Somut olayda davacı … şirketi, aralarında ZMMS poliçesi bulunan davalı sigortalısına Karayolları Motorlu Araçlar Zorunlu Mali Sorumluluk (Trafik) Sigortası Genel Şartları’nın B4-F bendi uyarınca rücu isteminde bulunmaktadır. Söz konusu Genel Şartların B.4-F bendinde “Bedeni hasara neden olan trafik kazalarında sigortalının veya eylemlerinden sorumlu olduğu kişilerin, tedavi veya yardım amaçlı sağlık kuruluşuna gitme, can güvenliği nedeniyle uzaklaşma gibi zorunlu haller hariç olmak üzere, olay yerini terk etmesi veya kaza tutanağı, alkol raporu vb. kazanın oluş koşullarına ilişkin gereken belgelerin düzenlenmesi yükümlülüğüne aykırı davranması halinde” sigorta ettirene rücu hakkını düzenlemektedir.

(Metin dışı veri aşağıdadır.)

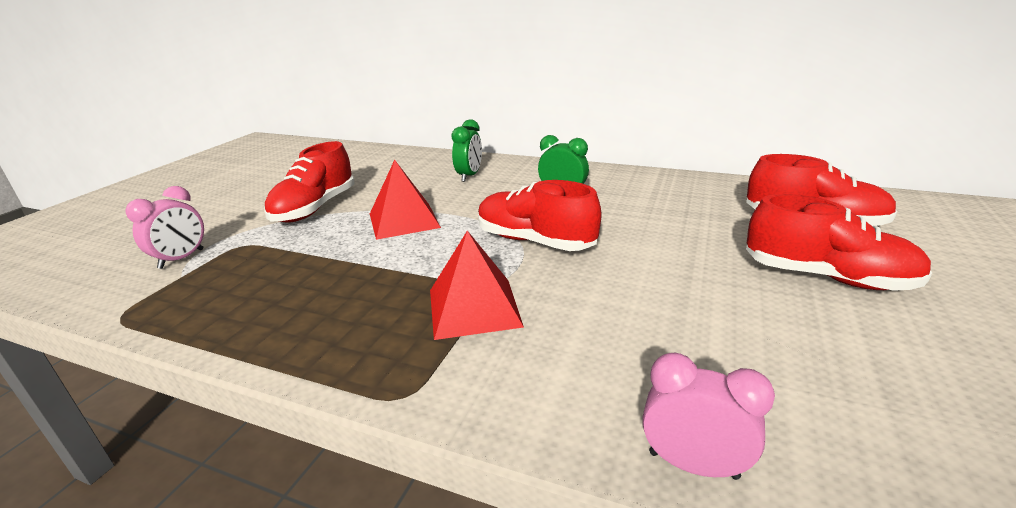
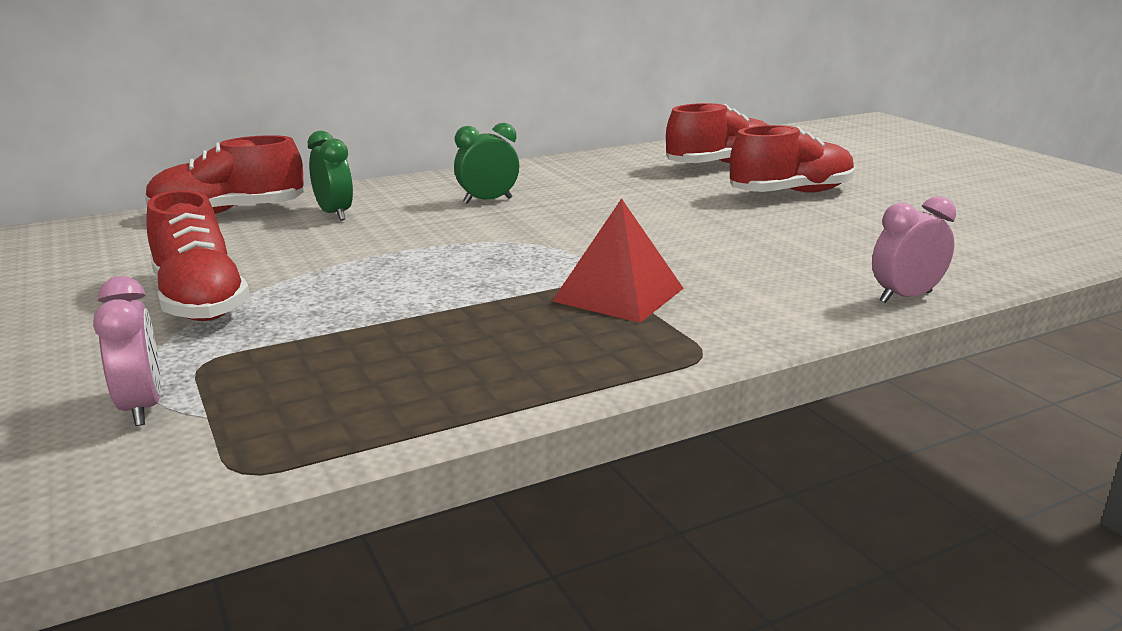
camera: 50 degrees left, 5 degrees down
red pyramid [370,160,441,240] -> none
red shoe [478,180,601,251] -> red shoe moved to [145,135,304,214]

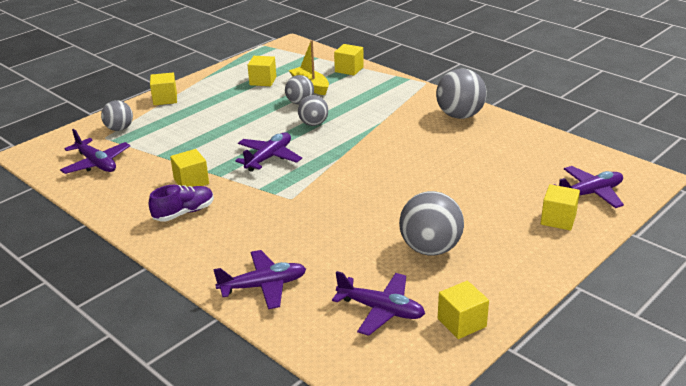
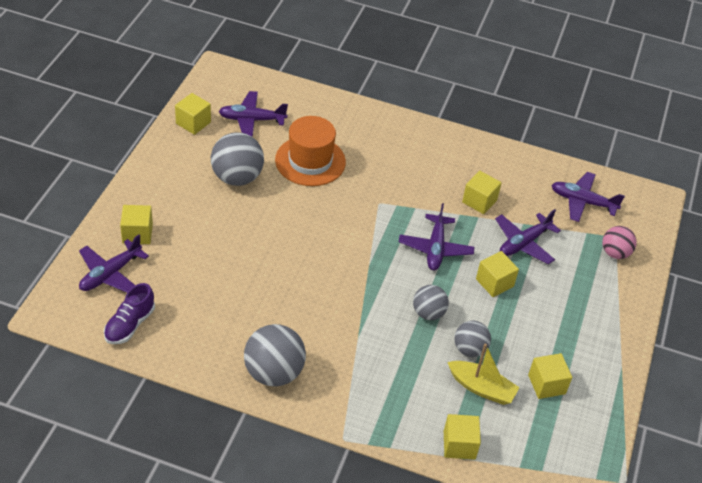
camera: 150 degrees right, 15 degrees up
grey ball [101,100,133,131] -> pink ball [602,226,637,259]
purple shoe [149,185,214,222] -> purple shoe moved to [104,283,155,344]
yellow cube [150,73,177,105] -> yellow cube moved to [476,251,519,297]
purple plane [213,250,306,309] -> purple plane moved to [495,209,561,264]
none -> orange hat [275,116,346,186]

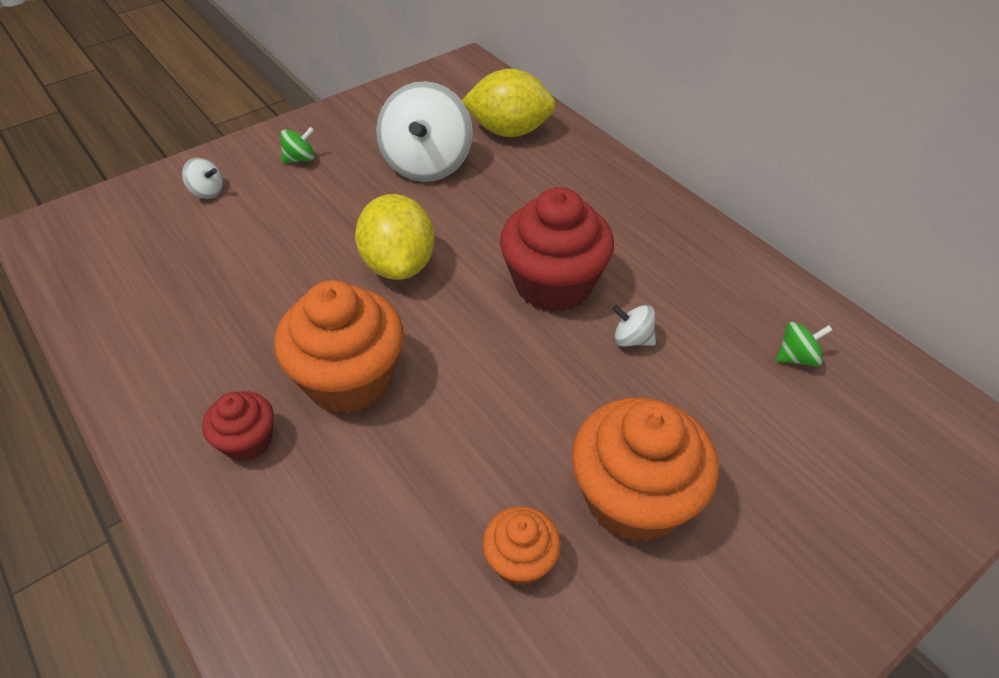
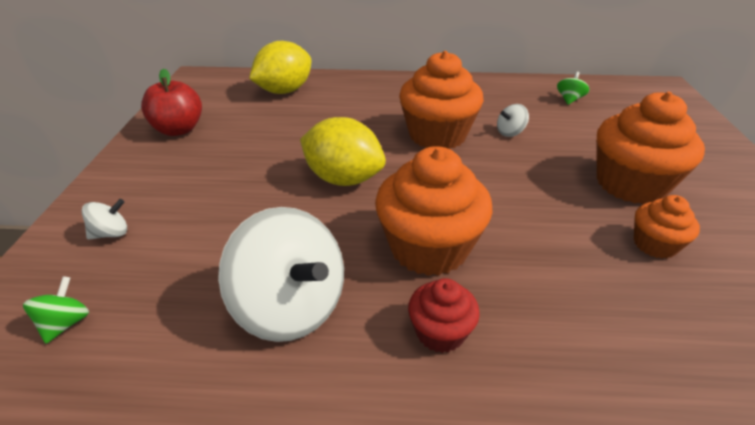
camera: 50 degrees left, 10 degrees down
green spinning top [280,127,315,163] -> green spinning top moved to [23,276,89,344]
white spinning top [376,81,473,182] -> white spinning top moved to [218,207,344,342]
red cupcake [500,187,614,312] -> orange cupcake [399,51,484,149]
none -> red apple [141,68,202,136]

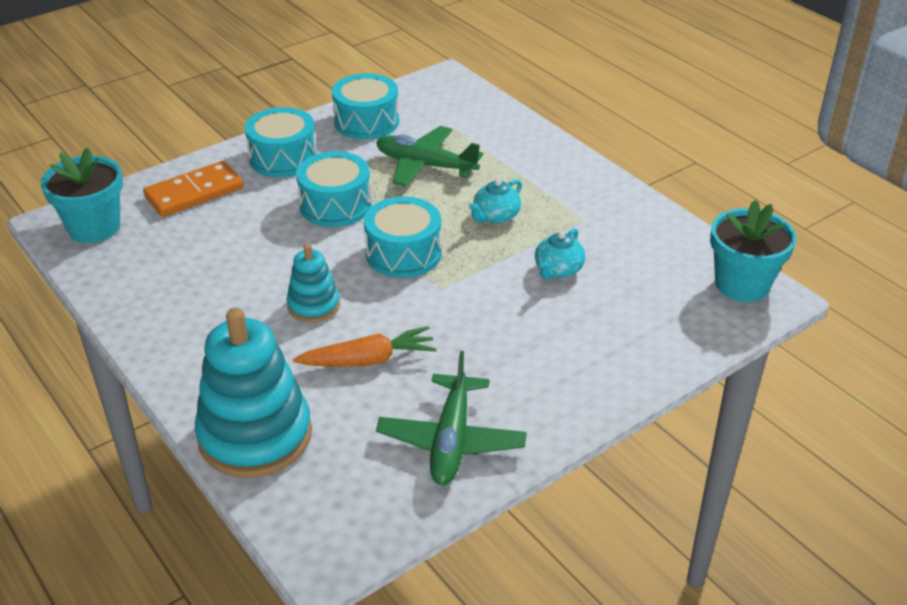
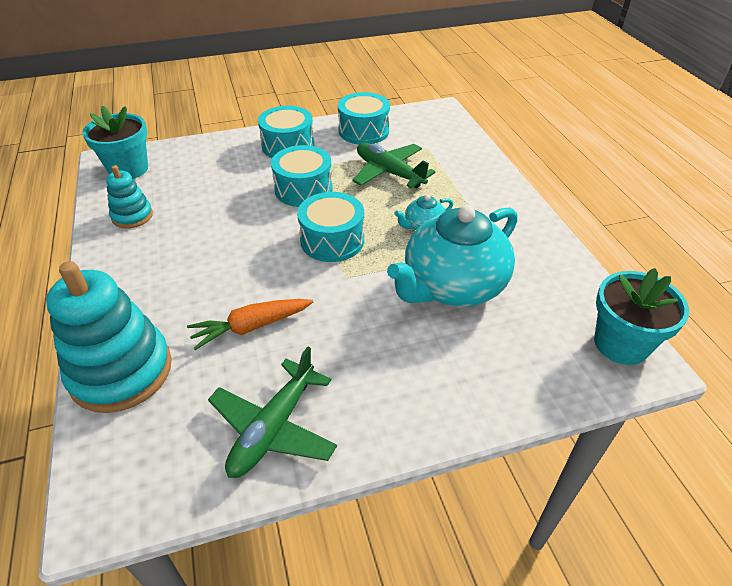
camera: 20 degrees right, 5 degrees up
orange domino [143,161,244,217] -> none
turquoise stacking toy [286,244,340,323] -> turquoise stacking toy moved to [106,165,153,228]
orange carrot [293,326,437,367] -> orange carrot turned 150 degrees clockwise [187,299,313,350]
turquoise teapot [535,228,585,279] -> turquoise teapot [387,205,517,307], size x2.31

Olayla ilgili olarak başlatılan ve mahkememizce celp edilen İstanbul Anadolu Cumhuriyet Başsavcılığı’nın ———————. numaralı dosyasındaki ifadeler ve tutanaklar incelendiğinde; 03/05/2017 tarihinde kazanın meydana geldiği, davalıya ait aracın sürücüsü ile karşı araç sürücüsünün kaza sonrasında tutanak tutmak üzere sözleştikleri, trafikte birbirlerini kaybetmeleri nedeniyle tutanağın tutulamadığı, akabinde davalıya ait aracın dava dışı sürücüsü—————— tarafından 04/05/2017 tarihinde olay nedeniyle şikayet dilekçesinin verildiği anlaşılmıştır. Buna göre, davacı … şirketinin “sigorta ettirenin kazanın oluş koşullarına ilişkin gereken belgelerin düzenlenmesi yükümlülüğüne aykırı davranması” yönündeki iddiası ispatlanamamış olup, davalının açıklanan olayda beyan ve tutanak yükümlülüğünü yerine getirmiş olduğunun kabulü gerekeceğinden, aksi iddiaya dayalı ve yerinde olmayan davanın reddine karar verilmiştir. Davacı iddialarının yerinde olup olmadığının değerlendirilmesi yargılama gerektirdiğinden, davacının icra takibini kötü niyetle başlattığının kabulü söz konusu olamayacağından, davacı aleyhine kötü niyet tazminatı hükmedilmesine yer olmadığına karar verilmiştir.
HÜKÜM :
1-Davanın reddine,
2-Şartlar oluşmadığından davacı aleyhine kötü niyet tazminatı hükmedilmesine yer olmadığına,
3-Alınması gereken 44,40-TL harcın, davacı tarafından peşin yatırılan 120,18-TL harçtan mahsubu ile bakiye 75,78-TL’nin davacıya iadesine,
4-Davacının yaptığı yargılama giderinin kendi üzerinde bırakılmasına,
5-Davalı taraf gider yapmadığından bu konuda karar verilmesine yer olmadığına,
6-Davalı taraf kendini vekille temsil ettirdiğinden karar tarihinde yürürlükte bulunan ——– göre takdir olunan 2.725,00-TL vekalet ücretinin davacıdan alınarak davalıya verilmesine,
7-Taraflarca yatırılan ancak sarf olunmayan gider avansı olduğu takdirde karar kesinleştiğinde ve talep halinde yatıran tarafa iadesine,
Gerekçeli kararın taraflara tebliğinden itibaren iki haftalık süre içinde istinaf yolu açık olmak üzere davacı vekili ile davalı vekilinin yüzlerine karşı verilen karar açıkça okunup usulen anlatıldı.